Computational biologists, bioinformaticians, and researchers in protein engineering who need high-performance tools for protein sequence featurization and machine learning workflows.
Developers choose jax-unirep for its performance gains from JAX, its self-contained and easily customizable design, and its utility APIs tailored for protein engineering, offering a modern alternative to the original implementation.
Reimplementation of the UniRep protein featurization model.
Open-Awesome is built by the community, for the community. Submit a project, suggest an awesome list, or help improve the catalog on GitHub.
Leverages JAX for GPU-accelerated computations, providing faster inference and training compared to the original implementation, as highlighted in the project description.
Includes all model components without external dependencies on the original codebase, making it easy to integrate into custom research workflows, as stated in the README.
Offers utility APIs tailored for protein engineering pipelines, supporting streamlined and extensible workflows, which is a key feature mentioned in the documentation.
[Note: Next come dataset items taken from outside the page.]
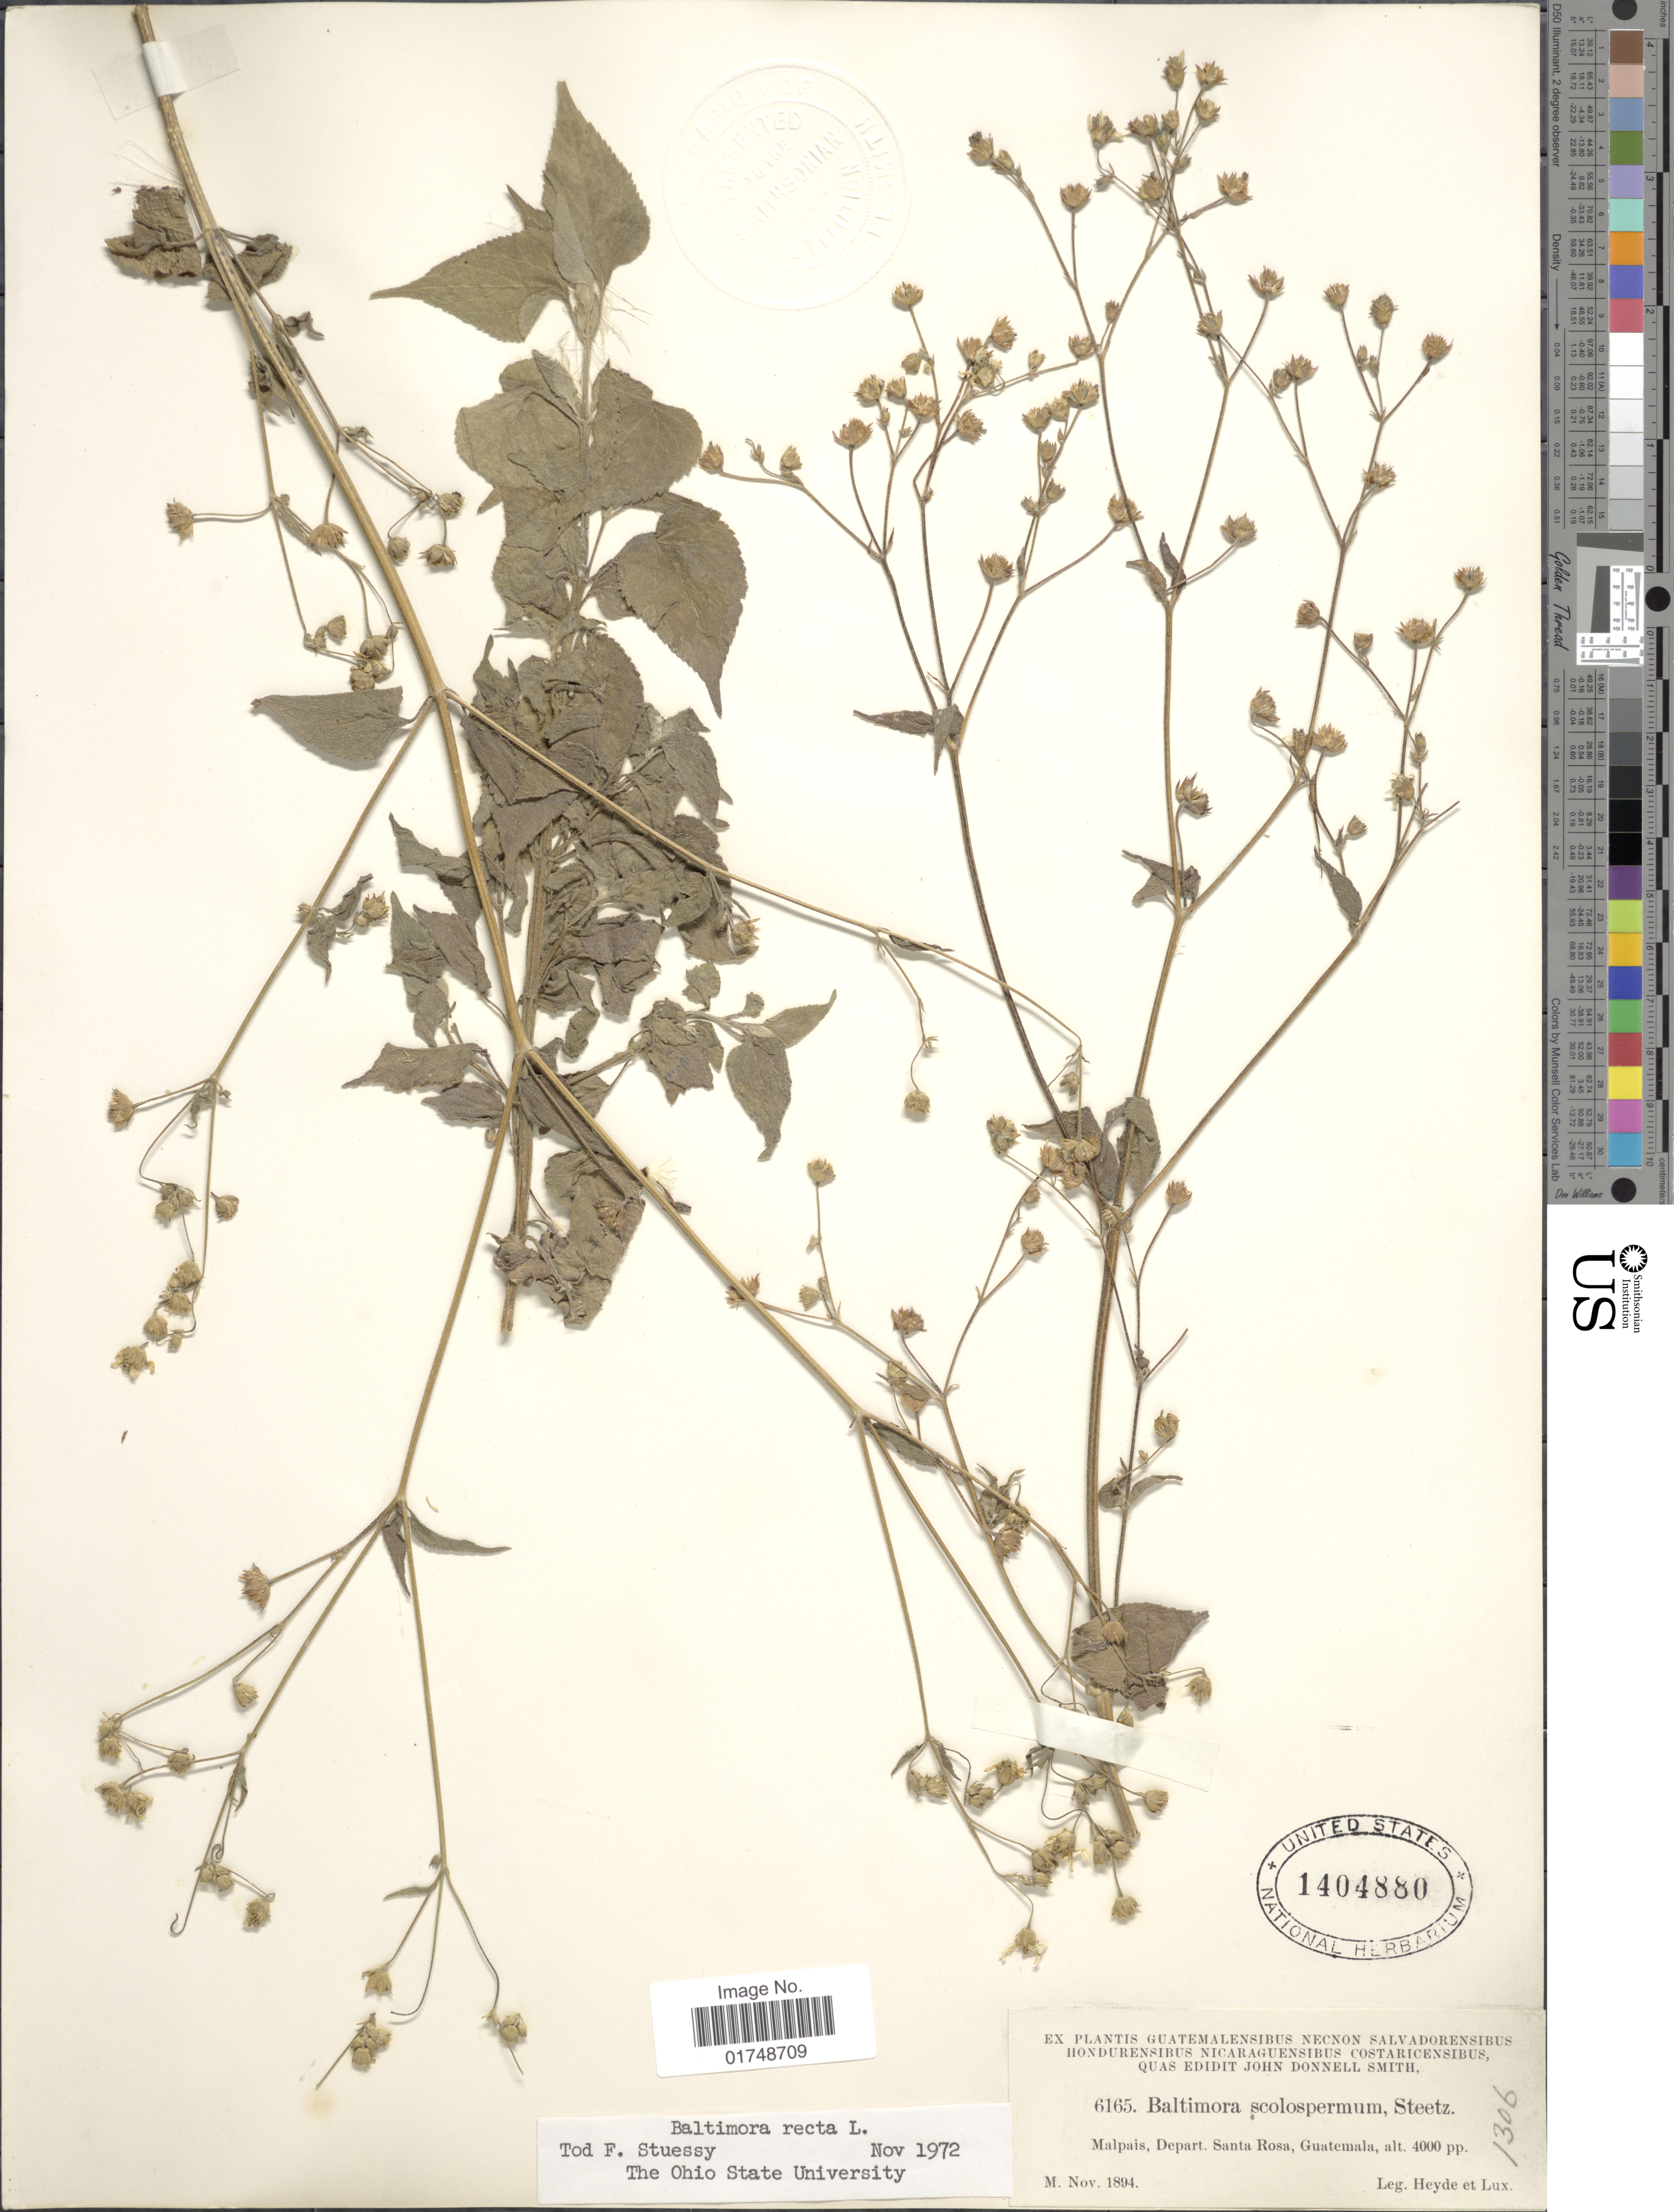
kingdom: Plantae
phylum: Tracheophyta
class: Magnoliopsida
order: Asterales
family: Asteraceae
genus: Baltimora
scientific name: Baltimora recta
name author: L.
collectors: E. T. Heyde & E. Lux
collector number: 6165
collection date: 1894-11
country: Guatemala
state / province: Santa Rosa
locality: Malpais, Depart. Santa Rosa.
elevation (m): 1219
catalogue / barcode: US 1404880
Encourages contributions with clear guidelines and is documented for extensions, fostering an open-source ecosystem, as noted in the contributing section.
Model weights are under a non-commercial CC BY-NC 4.0 license, limiting use in commercial projects without additional permissions, which could hinder adoption.
Requires a specific compute environment with modern Linux or macOS and GLIBC>=2.23 for JAX, as mentioned in the installation notes, creating barriers for some users.
Documentation is available but relies on external links and preprints, potentially lacking comprehensive tutorials for those new to protein representation learning.